> **Problem to work on**
Revise the passage on blues musicians, starting with "One could rank" and going on through "of John Lee Hooker.", so that "artists" takes the place of "musicians".

> **Text section**
>> Start

One could rank the fifteen best blues musicians of all time in some kind of order, but then the onus would be on the number rather than the stories each told or the lives they led, so this list will not be burdened by numbers. Instead, it will be all about the musicians and the music they created. Say hello to John Lee Hooker.

John Lee Hooker is a blues oddity. Very few, except maybe BB King and Lightnin' Hopkins, ever recorded as prodigiously as Johnny did. Sure, as critics charged, he might have repeated himself more than a few times (Hell, there are songs where Fred McDowell played the same guitar part, but just sang different lyrics.) but that shouldn't take away from the magic of John Lee Hooker.

>> End

> **Supplied material**
>> Start

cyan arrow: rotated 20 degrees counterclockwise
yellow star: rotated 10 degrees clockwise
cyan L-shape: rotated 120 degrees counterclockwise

>> End

> **Expected answer**
One could rank the fifteen best blues artists of all time in some kind of order, but then the onus would be on the number rather than the stories each told or the lives they led, so this list will not be burdened by numbers. Instead, it will be all about the artists and the music they created. Say hello to John Lee Hooker.

John Lee Hooker is a blues oddity. Very few, except maybe BB King and Lightnin' Hopkins, ever recorded as prodigiously as Johnny did. Sure, as critics charged, he might have repeated himself more than a few times (Hell, there are songs where Fred McDowell played the same guitar part, but just sang different lyrics.) but that shouldn't take away from the magic of John Lee Hooker.